• YOUR OBJECTIVE: In the records below, find the line with "op bars. Product", then retype it and every following line exactly, stopping after the line with "as her friend. I only hoped that Erica would". Leave the pictures out.

[Data records]
---+---

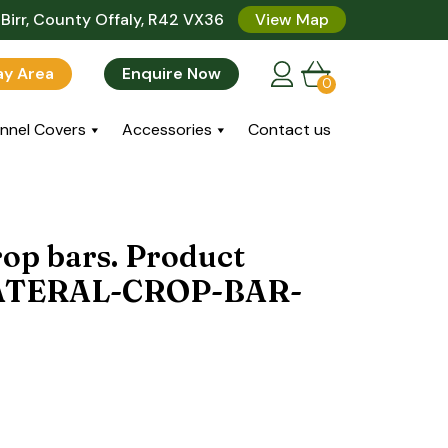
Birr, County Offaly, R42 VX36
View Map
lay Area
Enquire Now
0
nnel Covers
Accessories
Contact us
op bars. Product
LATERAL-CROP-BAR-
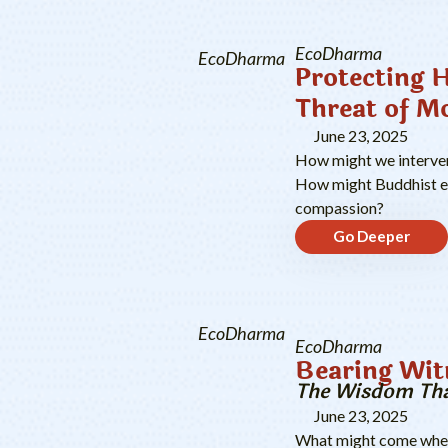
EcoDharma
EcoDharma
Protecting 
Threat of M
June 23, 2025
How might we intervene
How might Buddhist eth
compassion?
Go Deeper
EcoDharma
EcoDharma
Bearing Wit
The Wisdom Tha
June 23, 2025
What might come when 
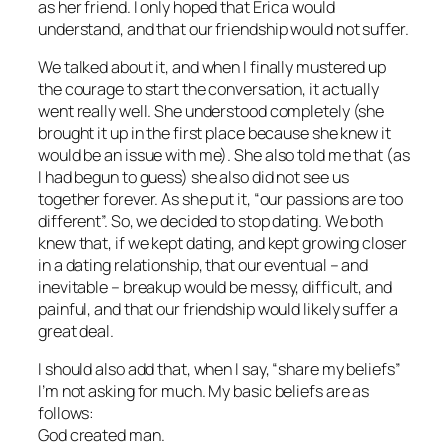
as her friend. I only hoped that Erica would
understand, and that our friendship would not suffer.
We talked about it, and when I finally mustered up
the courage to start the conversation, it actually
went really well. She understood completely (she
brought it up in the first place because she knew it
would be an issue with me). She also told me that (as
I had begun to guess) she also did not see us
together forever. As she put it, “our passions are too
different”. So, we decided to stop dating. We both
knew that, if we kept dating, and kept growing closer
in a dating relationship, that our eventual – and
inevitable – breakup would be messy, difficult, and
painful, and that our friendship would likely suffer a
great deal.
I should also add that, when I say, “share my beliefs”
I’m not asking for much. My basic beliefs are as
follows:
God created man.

---+---

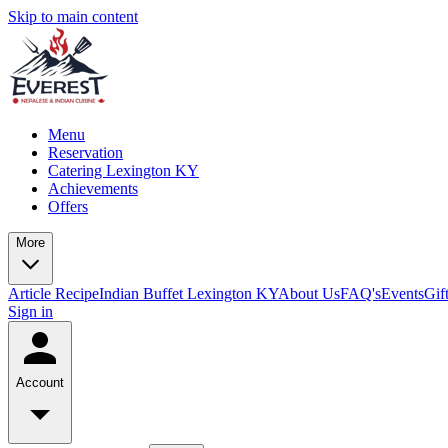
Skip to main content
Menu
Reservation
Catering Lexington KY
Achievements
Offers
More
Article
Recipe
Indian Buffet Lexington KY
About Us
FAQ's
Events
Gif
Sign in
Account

---+---

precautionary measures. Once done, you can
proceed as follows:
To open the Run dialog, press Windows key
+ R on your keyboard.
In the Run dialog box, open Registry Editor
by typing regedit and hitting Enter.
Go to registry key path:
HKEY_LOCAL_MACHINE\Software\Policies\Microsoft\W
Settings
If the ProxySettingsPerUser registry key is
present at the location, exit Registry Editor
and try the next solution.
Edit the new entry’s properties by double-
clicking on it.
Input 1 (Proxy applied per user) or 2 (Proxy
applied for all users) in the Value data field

---+---

• RESULT OF THE EXERCISE:
op bars. Product
LATERAL-CROP-BAR-
EcoDharma
EcoDharma
Protecting 
Threat of M
June 23, 2025
How might we intervene
How might Buddhist eth
compassion?
Go Deeper
EcoDharma
EcoDharma
Bearing Wit
The Wisdom Tha
June 23, 2025
What might come when 
as her friend. I only hoped that Erica would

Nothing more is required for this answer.